NO WRITER ATTRIBUTED

Professor Goodwin lectured on Troy, in the Fogg Art Museum last evening, under the auspices of the Classical Club, illustrating the lecture by the latest photographs of the ruins.

Before Dr. Schliemann started his excavations in Asia Minor, said Professor Goodwin, no Troy was known of. It was said that the Greek poets set their heroes in a wonder land, and men claimed there was no evidence that Troy ever existed. The earlier chapters of the city were lost, not only in history, but in myth. Mycenx's kings were great in power and wealth and any one could have been Homer's Agamemnon. Indeed modern scholars doubted the site assigned to Troy. In northwestern Asia Minor was a hill on which Illium, a city which asserted itself to be Homer's City, must have stood; but no ruins were there visible except those of a Roman Illium.

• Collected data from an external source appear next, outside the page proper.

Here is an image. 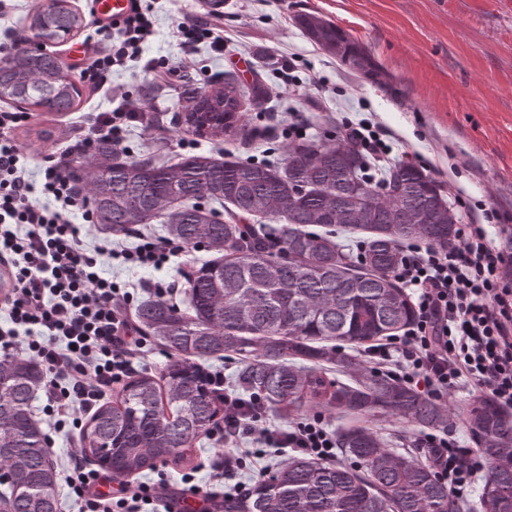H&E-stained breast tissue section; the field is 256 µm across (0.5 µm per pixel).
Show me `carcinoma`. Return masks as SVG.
I'll use <instances>...</instances> for the list:
<instances>
[{
  "label": "carcinoma",
  "instance_id": "carcinoma-1",
  "mask_svg": "<svg viewBox=\"0 0 512 512\" xmlns=\"http://www.w3.org/2000/svg\"><path fill=\"white\" fill-rule=\"evenodd\" d=\"M312 13L297 25L350 69L380 78L371 56L339 26ZM84 26L61 5L34 10L30 29L54 43ZM81 90L57 58L20 48L0 65V100L47 112L72 109ZM270 98L263 80L232 74L206 98L196 94L183 124L202 136L247 137L245 114ZM338 131L295 137L280 163L188 155L170 164L131 160L101 140L73 167L89 185L94 223L121 235L162 220L166 239L216 257L188 275L186 309L151 296L136 307L142 331L175 356L160 374L140 373L98 406L80 436L85 457L116 478L183 458L210 436L221 398L197 360L239 356L238 384L285 412L328 406L344 423L338 449L351 463L288 460L224 512H458L431 463L384 446L363 417L395 412L423 428L448 426V407L388 373L359 367L354 354L410 325L414 306L395 276L407 241L448 248L458 237L442 185L423 168L394 165L381 182ZM241 219L258 224L241 235ZM323 231L315 232L313 228ZM364 233L362 253L338 231ZM334 372L338 377L331 378ZM345 375L343 381L339 376ZM42 374L31 360L0 359V512H62L48 439L31 411ZM469 425L488 461L483 512H512V413L487 396L472 401Z\"/></svg>",
  "mask_w": 512,
  "mask_h": 512
}]
</instances>
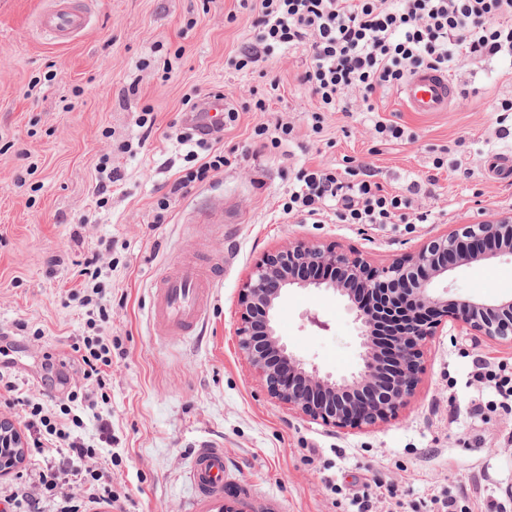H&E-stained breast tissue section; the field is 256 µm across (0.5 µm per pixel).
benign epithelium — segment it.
<instances>
[{
  "mask_svg": "<svg viewBox=\"0 0 512 512\" xmlns=\"http://www.w3.org/2000/svg\"><path fill=\"white\" fill-rule=\"evenodd\" d=\"M512 254V213L480 224H460L416 248L404 261L374 266L334 244L297 241L265 254L249 273L237 301L239 353L262 378L269 396L325 427L368 429L408 405L423 373L421 347L447 321L468 336L512 346V297L448 298L436 284L472 262ZM290 288L330 291L347 300L357 324L360 364L336 378L288 350L275 328L277 308ZM365 300L357 301L356 291ZM395 327L389 353L374 344L376 323ZM0 447L12 463L22 458L21 435L0 424Z\"/></svg>",
  "mask_w": 512,
  "mask_h": 512,
  "instance_id": "1",
  "label": "benign epithelium"
}]
</instances>
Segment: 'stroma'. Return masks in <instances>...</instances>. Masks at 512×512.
Wrapping results in <instances>:
<instances>
[{
    "mask_svg": "<svg viewBox=\"0 0 512 512\" xmlns=\"http://www.w3.org/2000/svg\"><path fill=\"white\" fill-rule=\"evenodd\" d=\"M88 24L57 44L36 21L50 0H0V331L18 351L0 350V368L39 395L51 412L61 402L40 382L44 353L67 363L69 385L96 391L74 363L70 344L86 334L75 291L78 262L98 255L112 292L105 327L112 367L103 412L111 444L98 439L91 411L72 406L76 433L107 468L124 512H185L193 496L187 459L200 442L224 448L236 488L280 497L284 512H353L354 492L376 496L373 512H430L448 490L463 512H512V407L493 402L470 420L472 363L512 368V347L444 327L423 348L415 397L388 423L340 430L304 419L271 399L239 355L237 299L254 262L296 239L335 243L373 264L406 256L457 224L512 213V181L485 172L487 158L512 151V62L464 64L452 74L469 95L447 112L407 111L397 91L378 93L371 112L312 114L319 103L297 76L308 64L290 48L265 69L280 88L266 111H240L256 74L235 66L253 42V11L237 0H71ZM222 92L238 108L219 143L230 163L187 191L174 182L193 168L185 94ZM155 120L139 126L144 106ZM319 112V111H318ZM403 127L387 140L375 122ZM290 124L280 148L253 141L256 127ZM447 164L437 169L438 149ZM118 180L97 206L100 166ZM368 166L385 191L405 193L424 224H342L287 213L288 185L302 167L344 172ZM168 208L154 223L159 202ZM233 220L215 223L217 208ZM179 260L223 261L200 335L159 336L150 321L153 283ZM452 298L512 294V256L450 272ZM277 332L307 363L338 376L360 363L357 326L346 303L293 288L283 297Z\"/></svg>",
    "mask_w": 512,
    "mask_h": 512,
    "instance_id": "obj_1",
    "label": "stroma"
}]
</instances>
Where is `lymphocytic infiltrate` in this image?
<instances>
[{
    "label": "lymphocytic infiltrate",
    "instance_id": "f902f5d3",
    "mask_svg": "<svg viewBox=\"0 0 512 512\" xmlns=\"http://www.w3.org/2000/svg\"><path fill=\"white\" fill-rule=\"evenodd\" d=\"M255 43L238 68L262 70L277 50L302 49L310 60L299 76L324 112H371L378 92L400 86L419 69L445 72L461 61L512 59V0H260L252 21ZM408 195L383 193L368 179H340L325 167L299 169L288 190V208L323 215L331 205L346 224H424L426 213H413ZM85 379L105 388L112 366V340L80 336L71 346ZM0 403L17 409V418L37 454L52 460L39 467L31 486H18L5 501L13 512H85L88 503L112 500V482L93 469L91 452L70 423L21 392L0 373ZM84 486L86 501L66 495L70 484Z\"/></svg>",
    "mask_w": 512,
    "mask_h": 512
}]
</instances>
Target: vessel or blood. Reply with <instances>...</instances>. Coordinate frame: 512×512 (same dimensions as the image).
<instances>
[{
	"label": "vessel or blood",
	"mask_w": 512,
	"mask_h": 512,
	"mask_svg": "<svg viewBox=\"0 0 512 512\" xmlns=\"http://www.w3.org/2000/svg\"><path fill=\"white\" fill-rule=\"evenodd\" d=\"M86 25L85 15L70 0H58L44 15L41 29L59 41L79 33ZM402 103L411 112H446L458 97V87L442 71L422 69L410 75L399 90ZM223 100L208 97L196 108L204 127L221 128ZM220 275L214 264H177L156 288L150 318L157 335L185 336L197 332L209 307L211 290ZM190 479L195 495L189 512H279L277 498L258 501L243 491L225 486L224 450L216 443H205L191 453Z\"/></svg>",
	"instance_id": "b4317fda"
}]
</instances>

But in 1873, Dr. Schliemann made a great discovery. Upon excavating the so-called hill of Troy, he found it to be a heap of walls, houses and rubbish, for fully half its height. On a hill which was originally sixty feet high, nine different settlements had been built; city upon city. The second city was built high walled upon the first, and was followed by the third, fourth, and fifth, in nearly the same limits, until the builders of the sixth city extended bounds and founded Troy. On Troy were built two unimportant Greek cities and, finally, in the time of Augustus, the Romans erected a temple to Minerva upon all. To do this they levelled the top of the hill and dug deep into the ruins for foundations.

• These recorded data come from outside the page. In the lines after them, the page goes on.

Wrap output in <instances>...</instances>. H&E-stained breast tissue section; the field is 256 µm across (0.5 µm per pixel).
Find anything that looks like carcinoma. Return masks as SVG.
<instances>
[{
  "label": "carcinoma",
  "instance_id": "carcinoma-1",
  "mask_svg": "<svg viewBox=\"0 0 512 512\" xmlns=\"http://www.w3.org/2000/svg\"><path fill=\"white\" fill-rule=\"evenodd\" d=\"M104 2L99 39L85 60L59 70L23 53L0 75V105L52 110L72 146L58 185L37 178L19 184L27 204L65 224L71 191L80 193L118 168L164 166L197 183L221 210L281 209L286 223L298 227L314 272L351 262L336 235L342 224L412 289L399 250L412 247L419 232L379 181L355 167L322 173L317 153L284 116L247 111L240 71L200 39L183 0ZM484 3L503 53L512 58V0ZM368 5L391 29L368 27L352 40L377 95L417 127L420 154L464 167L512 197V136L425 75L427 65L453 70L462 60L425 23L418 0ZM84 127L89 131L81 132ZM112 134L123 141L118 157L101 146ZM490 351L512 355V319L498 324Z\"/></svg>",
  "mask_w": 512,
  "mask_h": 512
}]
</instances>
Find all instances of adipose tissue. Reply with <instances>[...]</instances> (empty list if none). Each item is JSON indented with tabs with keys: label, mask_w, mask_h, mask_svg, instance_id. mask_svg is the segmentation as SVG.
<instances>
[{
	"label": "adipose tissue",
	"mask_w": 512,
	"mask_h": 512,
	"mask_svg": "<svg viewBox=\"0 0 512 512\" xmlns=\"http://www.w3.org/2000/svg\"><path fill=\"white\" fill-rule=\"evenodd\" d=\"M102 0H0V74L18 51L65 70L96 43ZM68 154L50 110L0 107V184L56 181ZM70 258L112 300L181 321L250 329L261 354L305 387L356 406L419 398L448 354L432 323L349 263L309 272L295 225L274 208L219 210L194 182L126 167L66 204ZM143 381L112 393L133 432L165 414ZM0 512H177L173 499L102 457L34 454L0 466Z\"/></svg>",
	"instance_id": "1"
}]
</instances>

Dr. Schliemann began his excavations by digging a trench from the north through the hill. He found that Troy was surrounded by high walls of stone, surmounted by sun-dried bricks. The bricks were slabs, one foot and a half by four inches, held in place by uprights and cross-beams of wood. Every fourth course of bricks was replaced by a cross beam.

Six cities were discovered by Dr. Schliemann before his death brought to an end what was thought to be the last chapter in the re-discovery of Troy.

However, Dr. Doerpfeld continued the work of excavation and found three more cities. Dr. Schliemann in his investigations had overlooked the shell which had been left in excavating the mound. This was dug into by Dr. Doerpfeld and the other cities disclosed. These were built in the years from 3000 B. C. down to the time of Augustus.